C’est pour ça que je me suis engagée auprès de l’association Planète Urgence, un organisme incroyable qui travaille dans le monde entier, et avec lequel j’ai eu l’occasion de partir en congé solidaire. Ils ont eu l’intuition que c’était en mettant l’homme au cœur de la solution environnementale qu’on allait tout changer. L’interaction humaine entre les locaux et les volontaires qui partent en mission a un impact, non seulement sur les populations locales, mais aussi sur les volontaires. Quand ils reviennent chez eux, ils ont une manière d’aborder la vie et leur consommation complètement différente. Ça a été mon cas.

Je suis partie dans la forêt amazonienne, on faisait douze heures de marche par jour pour repérer les espèces en voie de disparition et collecter des données scientifiques pour une association qui achète des parcelles afin de préserver cette forêt primaire. Je m’engage aussi au niveau local, à Antibes, là où j’habite, mais aussi dans le département des Alpes-Maritimes. Je fais plein de choses parce que ça donne du sens à mes performances, ça me nourrit.

On a une dernière petite question. Peu de gens le savent, mais on t’a vue aux côtés de Guillaume Néry dans le clip "Runnin'" de Beyoncé sorti en 2015. Entre nous, as-tu un autre clip en préparation avec Queen B ? Promis, on ne dira rien…

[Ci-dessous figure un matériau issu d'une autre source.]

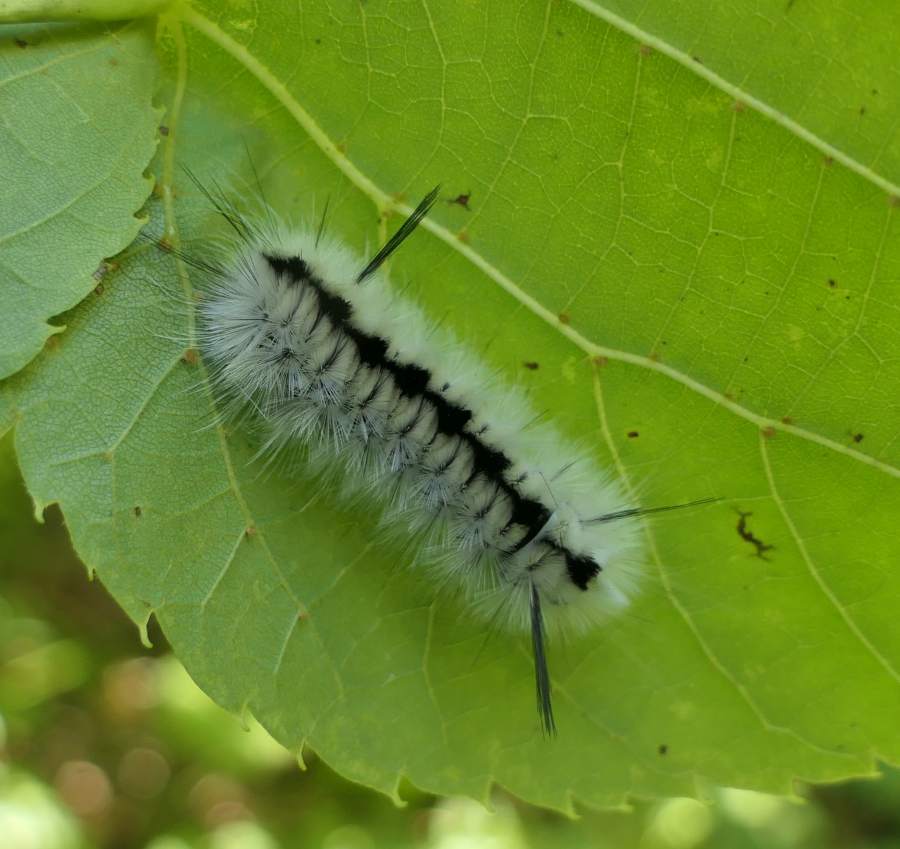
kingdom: Animalia
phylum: Arthropoda
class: Insecta
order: Lepidoptera
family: Erebidae
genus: Lophocampa
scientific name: Lophocampa caryae
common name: Hickory tussock moth
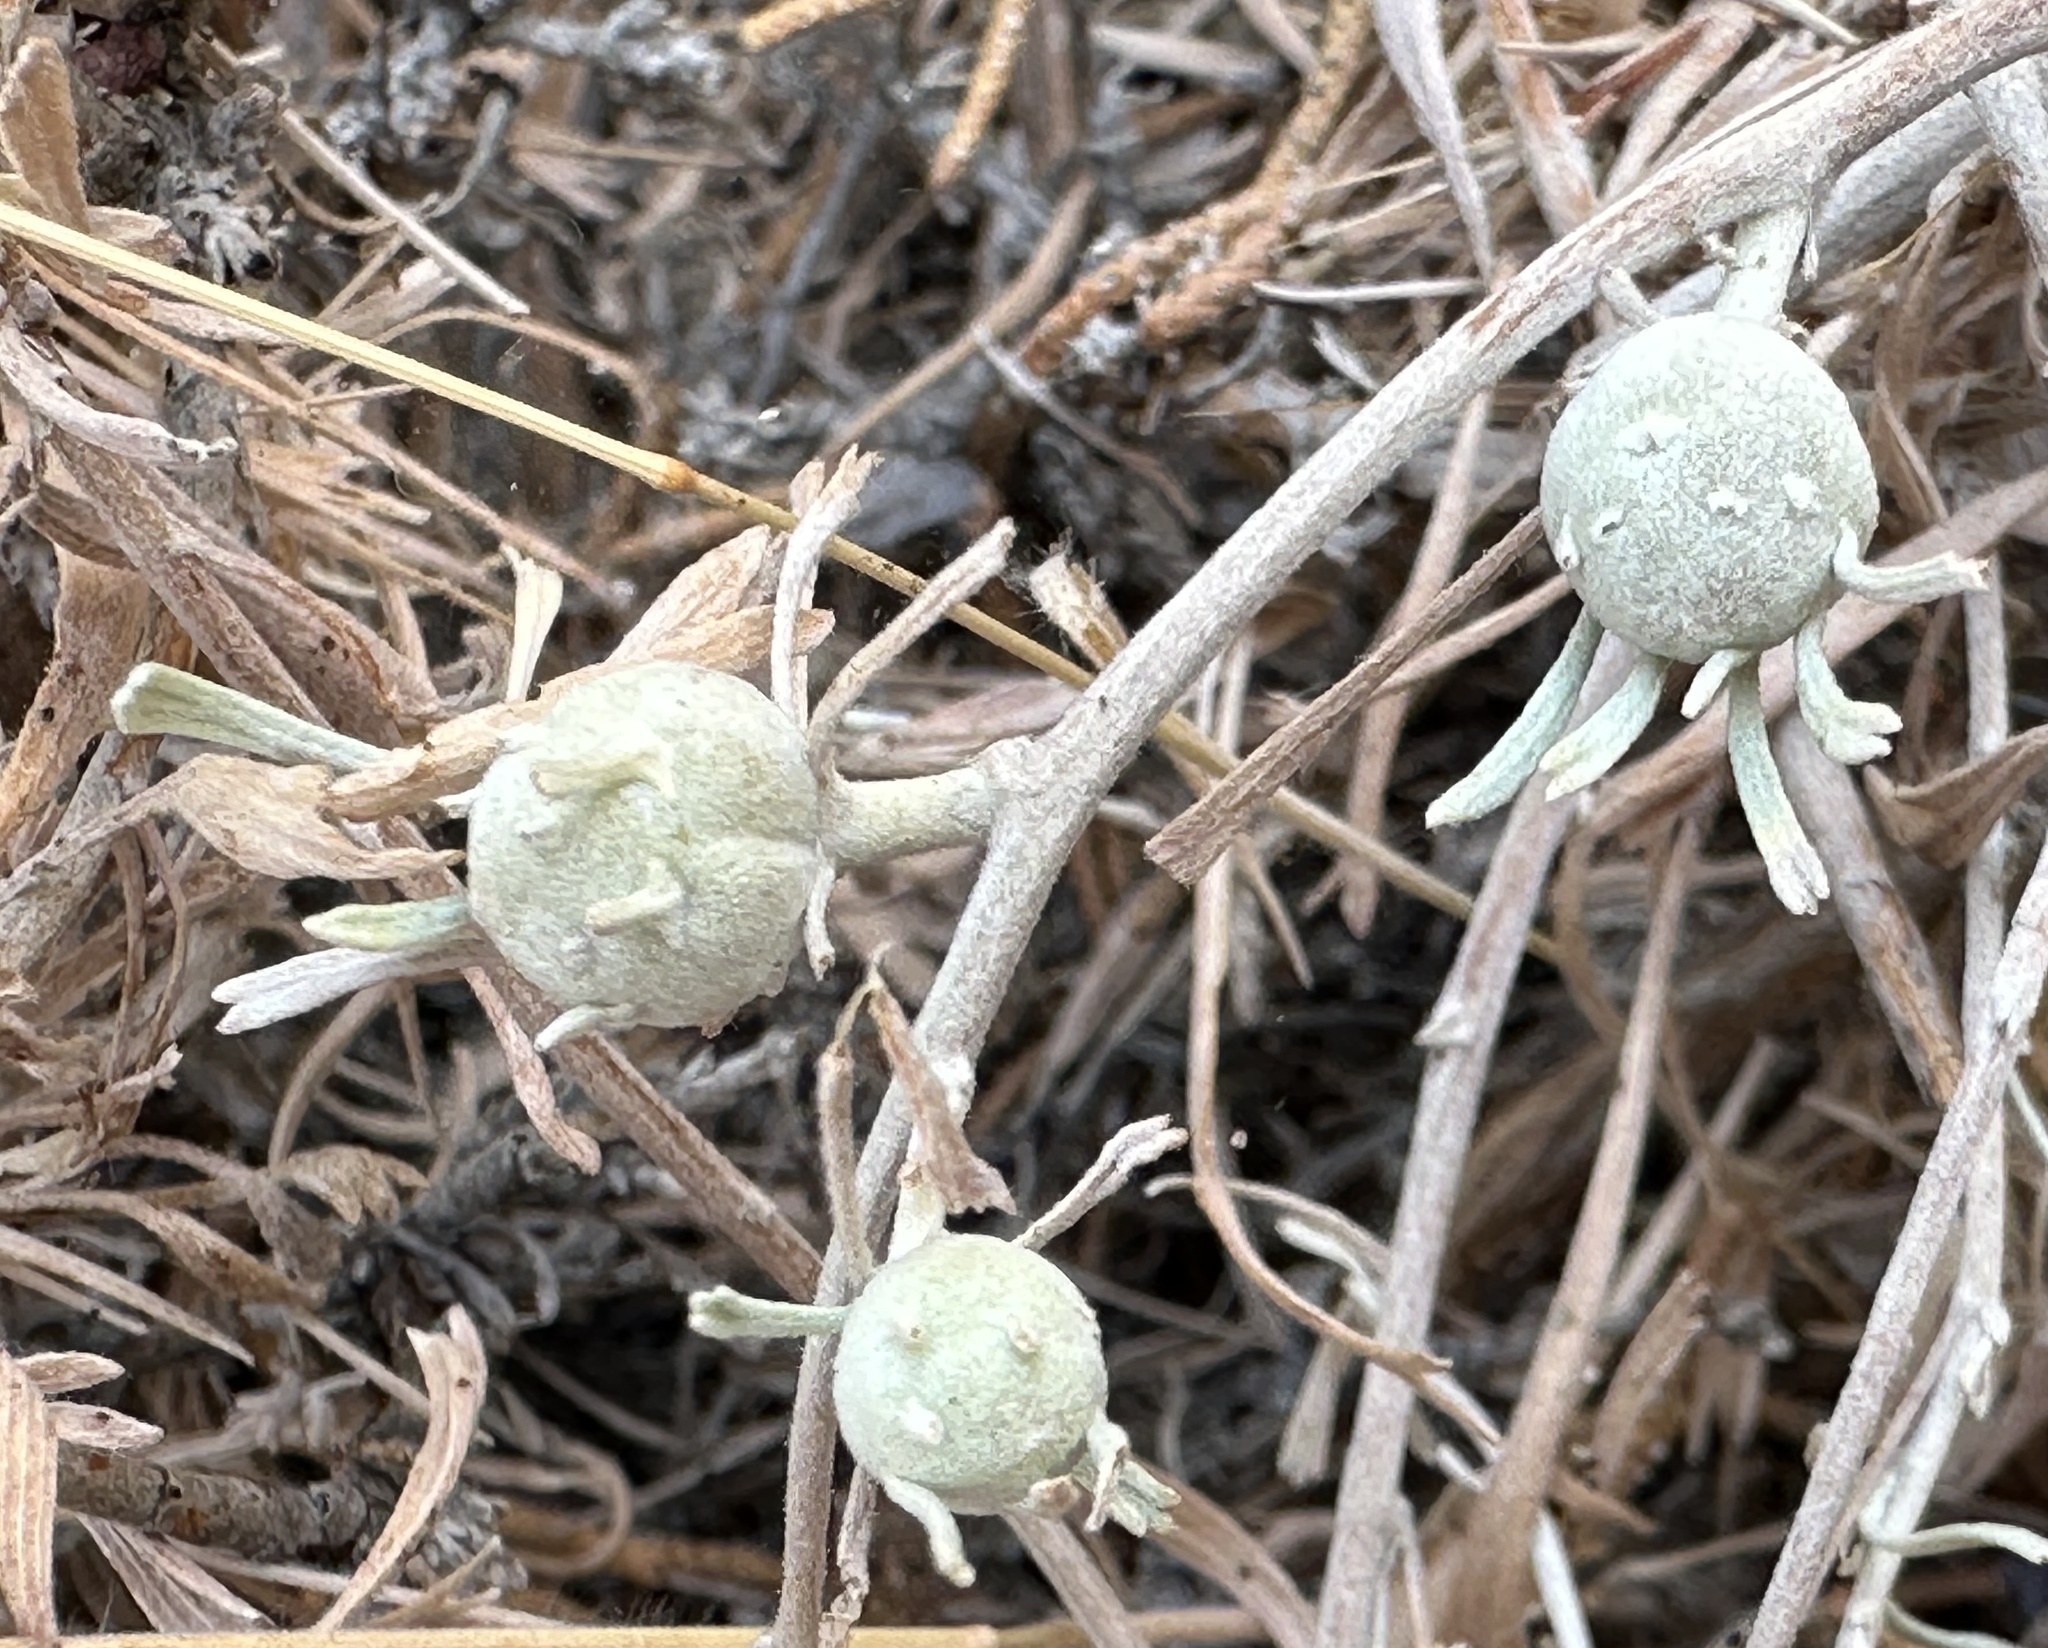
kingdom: Animalia
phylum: Arthropoda
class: Insecta
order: Diptera
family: Cecidomyiidae
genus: Rhopalomyia
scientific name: Rhopalomyia obovata
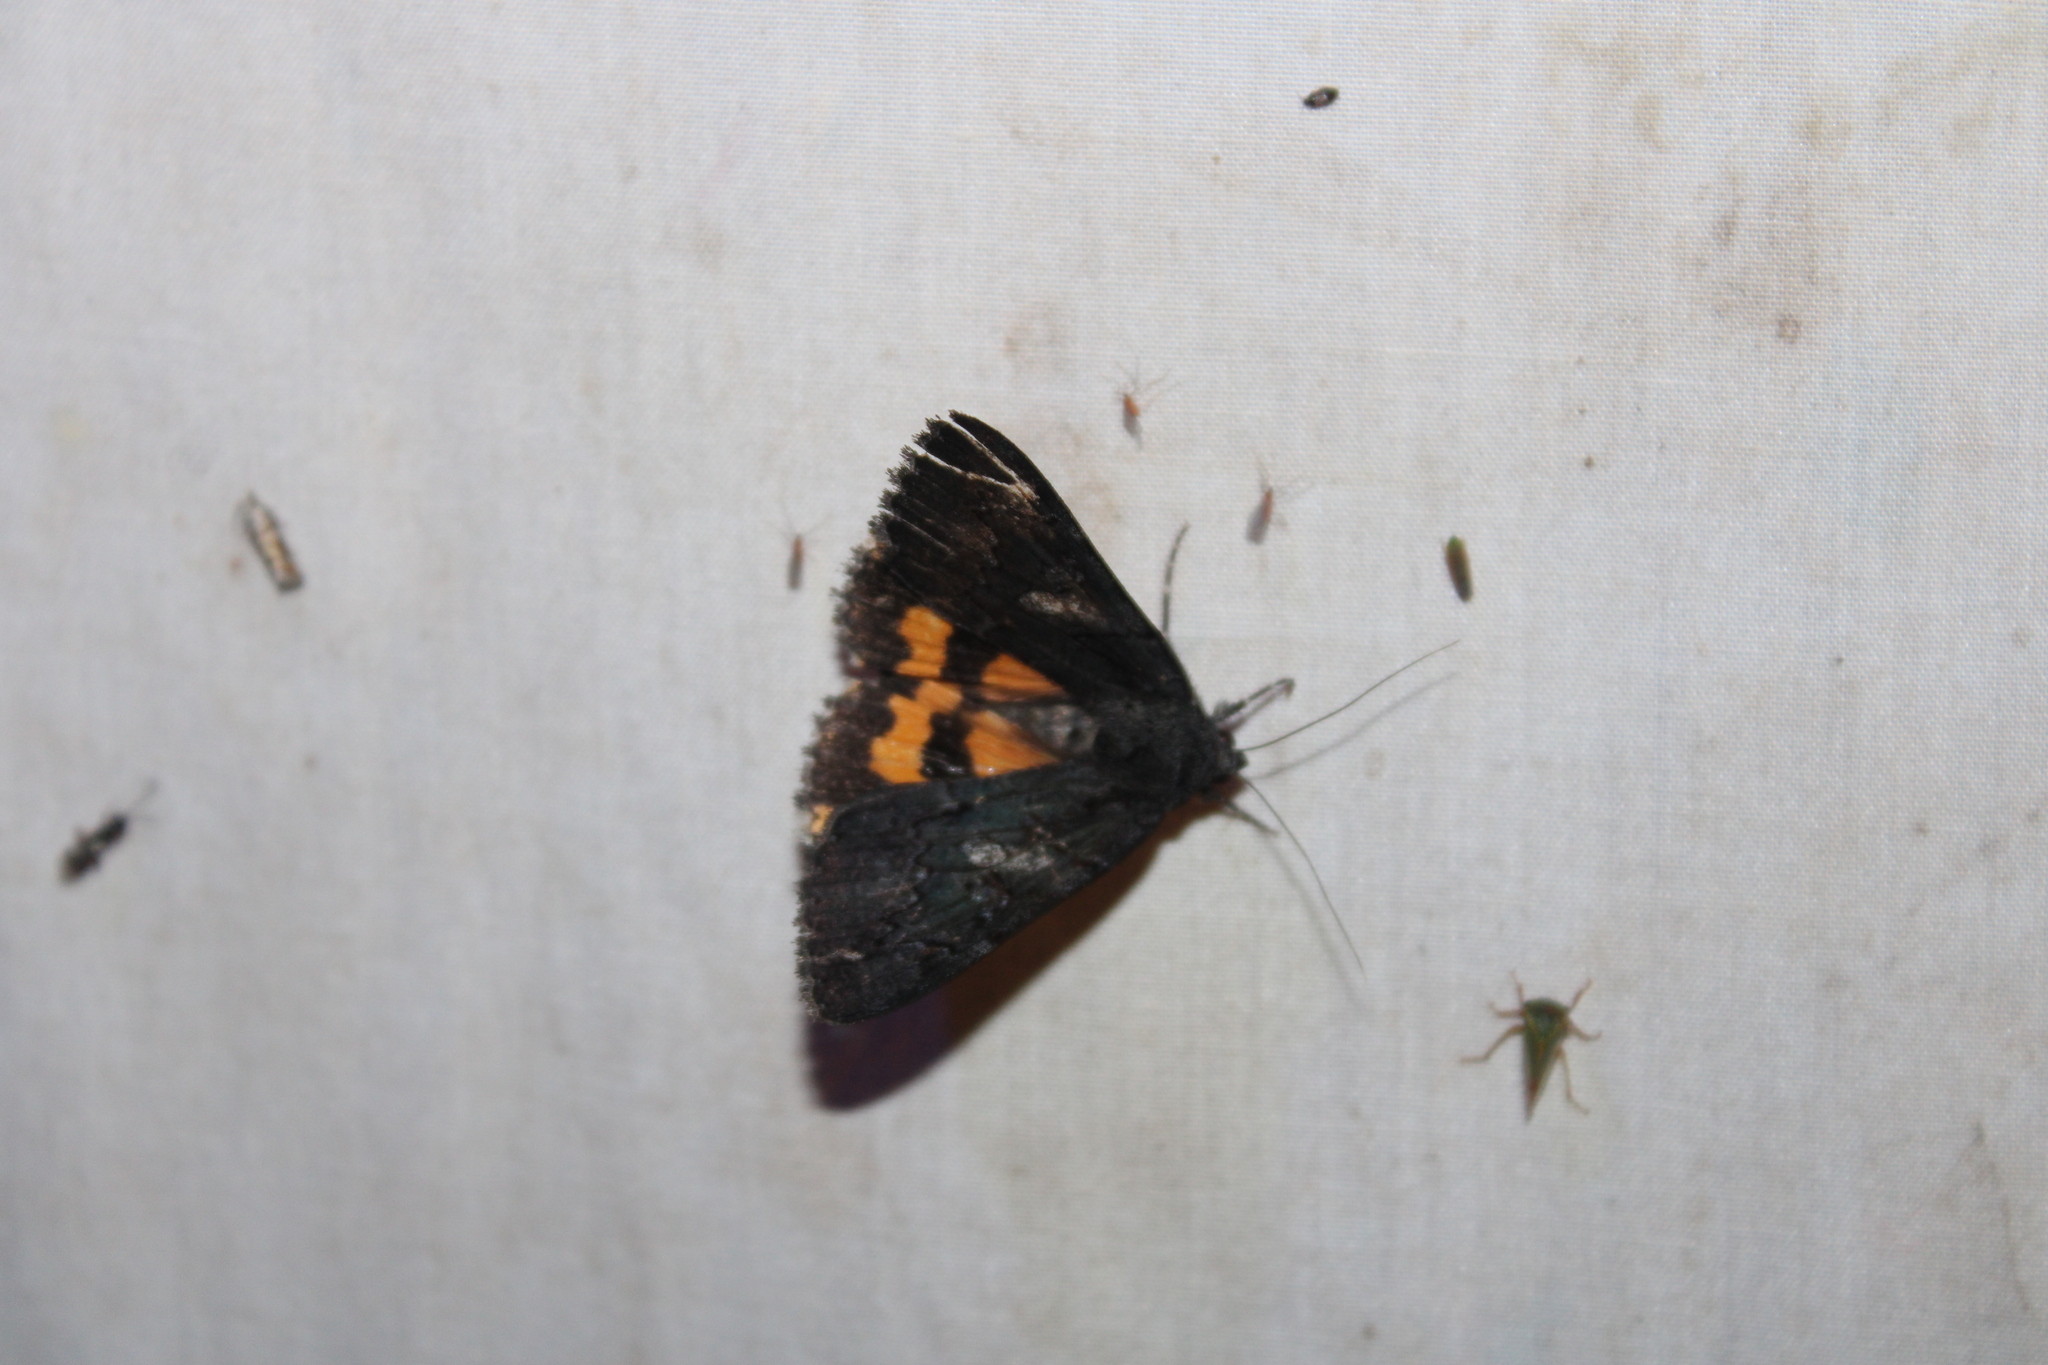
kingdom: Animalia
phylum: Arthropoda
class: Insecta
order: Lepidoptera
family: Erebidae
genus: Catocala
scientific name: Catocala antinympha
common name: Sweetfern underwing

[Explose de rire.] Malheureusement non, je n’ai pas de prochain clip avec Beyoncé. Mais déjà un ! Il faut savoir rester sur une belle réussite. Pareil, jamais je n’aurais imaginé qu’une petite Auvergnate allait finir star du clip d’une chanteuse avec une renommée telle que celle de Beyoncé. L’apnée me permet de vivre des aventures inoubliables.